At this point, it should surprise no one that Cha-chan has grown up to be Director Domoto, Choko's cruel and demanding boss.
 
When an angry contractor threatens Choko with a knife, Domoto's inner chivalry bursts forth, and he defends "milady" Choko by grabbing the attacker's knife with his bare hand. Once Choko's recovered her composure, however, Domoto reverts to his ruthless taskmaster personality, a seeming Jekyll-chan and Hyde-kaicho. With this formula in place, Butterflies, Flowers plays a lot like a sitcom with "My Crazy Boss!" as the cause of all of the wacky antics. It's unrealistic and silly, but it's also a heck of a lot of fun.
 
Butterflies, Flowers is successful for two reasons: First, its utter lack of shame, and second, Yoshihara's talent for coming up with gags, both visual and situational. Though there's no nudity in this first volume, the plastic wrap is warranted, as the language and innuendo is frank and direct.
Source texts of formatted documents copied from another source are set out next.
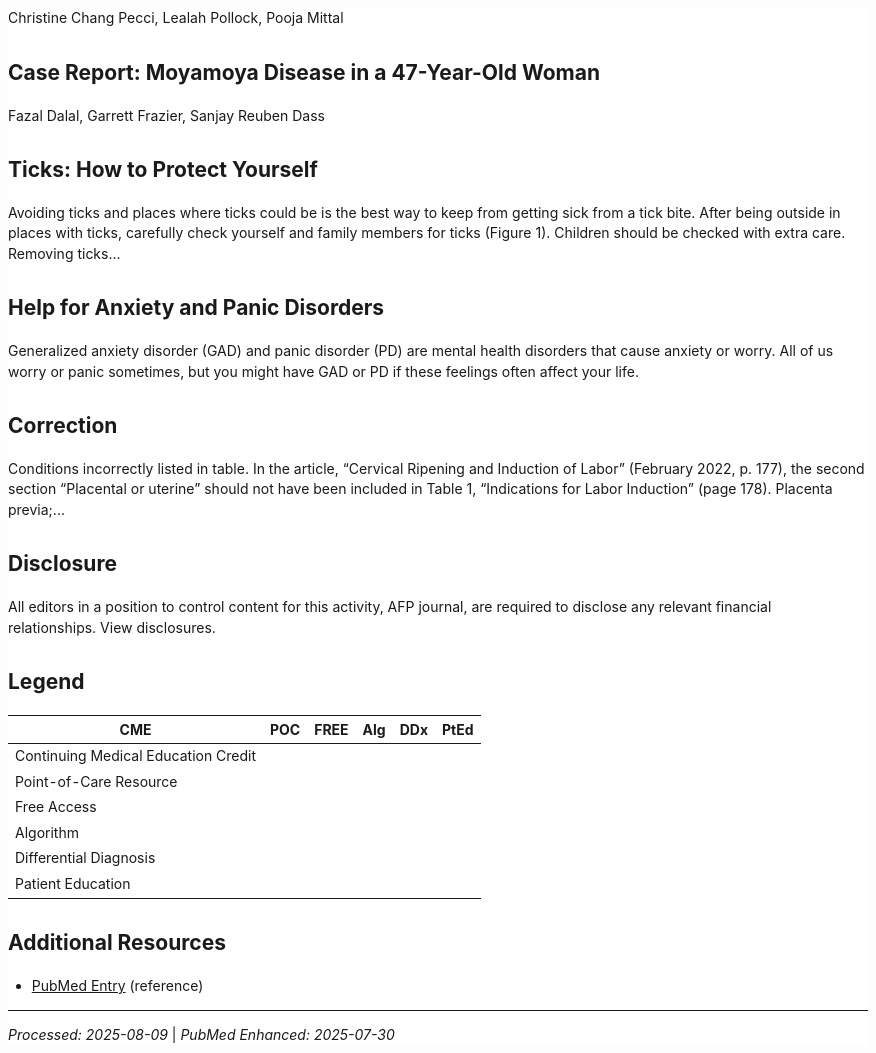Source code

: Christine Chang Pecci, Lealah Pollock, Pooja Mittal

## Case Report: Moyamoya Disease in a 47-Year-Old Woman

Fazal Dalal, Garrett Frazier, Sanjay Reuben Dass

## Ticks: How to Protect Yourself

Avoiding ticks and places where ticks could be is the best way to keep from getting sick from a tick bite. After being outside in places with ticks, carefully check yourself and family members for ticks (Figure 1). Children should be checked with extra care. Removing ticks...

## Help for Anxiety and Panic Disorders

Generalized anxiety disorder (GAD) and panic disorder (PD) are mental health disorders that cause anxiety or worry. All of us worry or panic sometimes, but you might have GAD or PD if these feelings often affect your life.

## Correction

Conditions incorrectly listed in table. In the article, “Cervical Ripening and Induction of Labor” (February 2022, p. 177), the second section “Placental or uterine” should not have been included in Table 1, “Indications for Labor Induction” (page 178). Placenta previa;...

## Disclosure

All editors in a position to control content for this activity, AFP journal, are required to disclose any relevant financial relationships. View disclosures.

## Legend

| CME | POC | FREE | Alg | DDx | PtEd |
|---|---|---|---|---|---|
| Continuing Medical Education Credit |
| Point-of-Care Resource |
| Free Access |
| Algorithm |
| Differential Diagnosis |
| Patient Education |

## Additional Resources

- [PubMed Entry](https://pubmed.ncbi.nlm.nih.gov/35977122/) (reference)

---

*Processed: 2025-08-09* | *PubMed Enhanced: 2025-07-30*
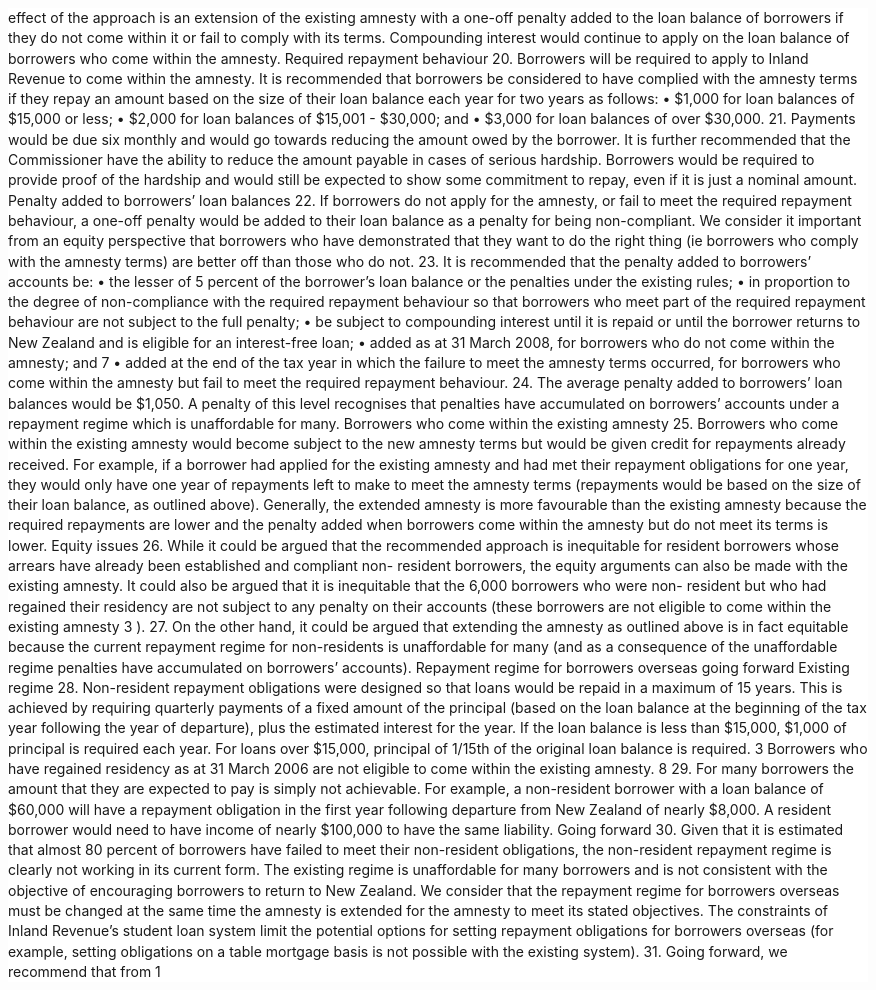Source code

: effect of the approach is an extension of the existing amnesty with a one-off penalty added to the loan balance of borrowers if they do not come within it or fail to comply with its terms. Compounding interest would continue to apply on the loan balance of borrowers who come within the amnesty. Required repayment behaviour 20. Borrowers will be required to apply to Inland Revenue to come within the amnesty. It is recommended that borrowers be considered to have complied with the amnesty terms if they repay an amount based on the size of their loan balance each year for two years as follows: • $1,000 for loan balances of $15,000 or less; • $2,000 for loan balances of $15,001 - $30,000; and • $3,000 for loan balances of over $30,000. 21. Payments would be due six monthly and would go towards reducing the amount owed by the borrower. It is further recommended that the Commissioner have the ability to reduce the amount payable in cases of serious hardship. Borrowers would be required to provide proof of the hardship and would still be expected to show some commitment to repay, even if it is just a nominal amount. Penalty added to borrowers’ loan balances 22. If borrowers do not apply for the amnesty, or fail to meet the required repayment behaviour, a one-off penalty would be added to their loan balance as a penalty for being non-compliant. We consider it important from an equity perspective that borrowers who have demonstrated that they want to do the right thing (ie borrowers who comply with the amnesty terms) are better off than those who do not. 23. It is recommended that the penalty added to borrowers’ accounts be: • the lesser of 5 percent of the borrower’s loan balance or the penalties under the existing rules; • in proportion to the degree of non-compliance with the required repayment behaviour so that borrowers who meet part of the required repayment behaviour are not subject to the full penalty; • be subject to compounding interest until it is repaid or until the borrower returns to New Zealand and is eligible for an interest-free loan; • added as at 31 March 2008, for borrowers who do not come within the amnesty; and 7 • added at the end of the tax year in which the failure to meet the amnesty terms occurred, for borrowers who come within the amnesty but fail to meet the required repayment behaviour. 24. The average penalty added to borrowers’ loan balances would be $1,050. A penalty of this level recognises that penalties have accumulated on borrowers’ accounts under a repayment regime which is unaffordable for many. Borrowers who come within the existing amnesty 25. Borrowers who come within the existing amnesty would become subject to the new amnesty terms but would be given credit for repayments already received. For example, if a borrower had applied for the existing amnesty and had met their repayment obligations for one year, they would only have one year of repayments left to make to meet the amnesty terms (repayments would be based on the size of their loan balance, as outlined above). Generally, the extended amnesty is more favourable than the existing amnesty because the required repayments are lower and the penalty added when borrowers come within the amnesty but do not meet its terms is lower. Equity issues 26. While it could be argued that the recommended approach is inequitable for resident borrowers whose arrears have already been established and compliant non- resident borrowers, the equity arguments can also be made with the existing amnesty. It could also be argued that it is inequitable that the 6,000 borrowers who were non- resident but who had regained their residency are not subject to any penalty on their accounts (these borrowers are not eligible to come within the existing amnesty 3 ). 27. On the other hand, it could be argued that extending the amnesty as outlined above is in fact equitable because the current repayment regime for non-residents is unaffordable for many (and as a consequence of the unaffordable regime penalties have accumulated on borrowers’ accounts). Repayment regime for borrowers overseas going forward Existing regime 28. Non-resident repayment obligations were designed so that loans would be repaid in a maximum of 15 years. This is achieved by requiring quarterly payments of a fixed amount of the principal (based on the loan balance at the beginning of the tax year following the year of departure), plus the estimated interest for the year. If the loan balance is less than $15,000, $1,000 of principal is required each year. For loans over $15,000, principal of 1/15th of the original loan balance is required. 3 Borrowers who have regained residency as at 31 March 2006 are not eligible to come within the existing amnesty. 8 29. For many borrowers the amount that they are expected to pay is simply not achievable. For example, a non-resident borrower with a loan balance of $60,000 will have a repayment obligation in the first year following departure from New Zealand of nearly $8,000. A resident borrower would need to have income of nearly $100,000 to have the same liability. Going forward 30. Given that it is estimated that almost 80 percent of borrowers have failed to meet their non-resident obligations, the non-resident repayment regime is clearly not working in its current form. The existing regime is unaffordable for many borrowers and is not consistent with the objective of encouraging borrowers to return to New Zealand. We consider that the repayment regime for borrowers overseas must be changed at the same time the amnesty is extended for the amnesty to meet its stated objectives. The constraints of Inland Revenue’s student loan system limit the potential options for setting repayment obligations for borrowers overseas (for example, setting obligations on a table mortgage basis is not possible with the existing system). 31. Going forward, we recommend that from 1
It's all the more amusing because the characters initially seem so straight-laced. Choko's transformations into superdeformed mode, yaoi gags, and an endless series of Gundam references add to the silly atmosphere. There does to be a serious plot that Yoshihara's trying to advance as well, but it's kept to the side in this volume to let the humor shine through. The strength of the later volumes will likely depend on if she's able to keep the gags varied enough, and if she's able to develop the characters enough to make the dramatic plot seem plausible. I'm looking forward to finding out where it goes from here.
 
In Conclusion:
Equal parts sitcom, smut, and gag manga, Butterflies, Flowers is a josei manga that starts out on the right foot. At this point, it's hard to take the relationship between Choko and Domoto seriously, but Yoshihara's focus in this first volume is foremost on the wacky humor. Come into this series hungry for pure shamelessness, and you won't be disappointed.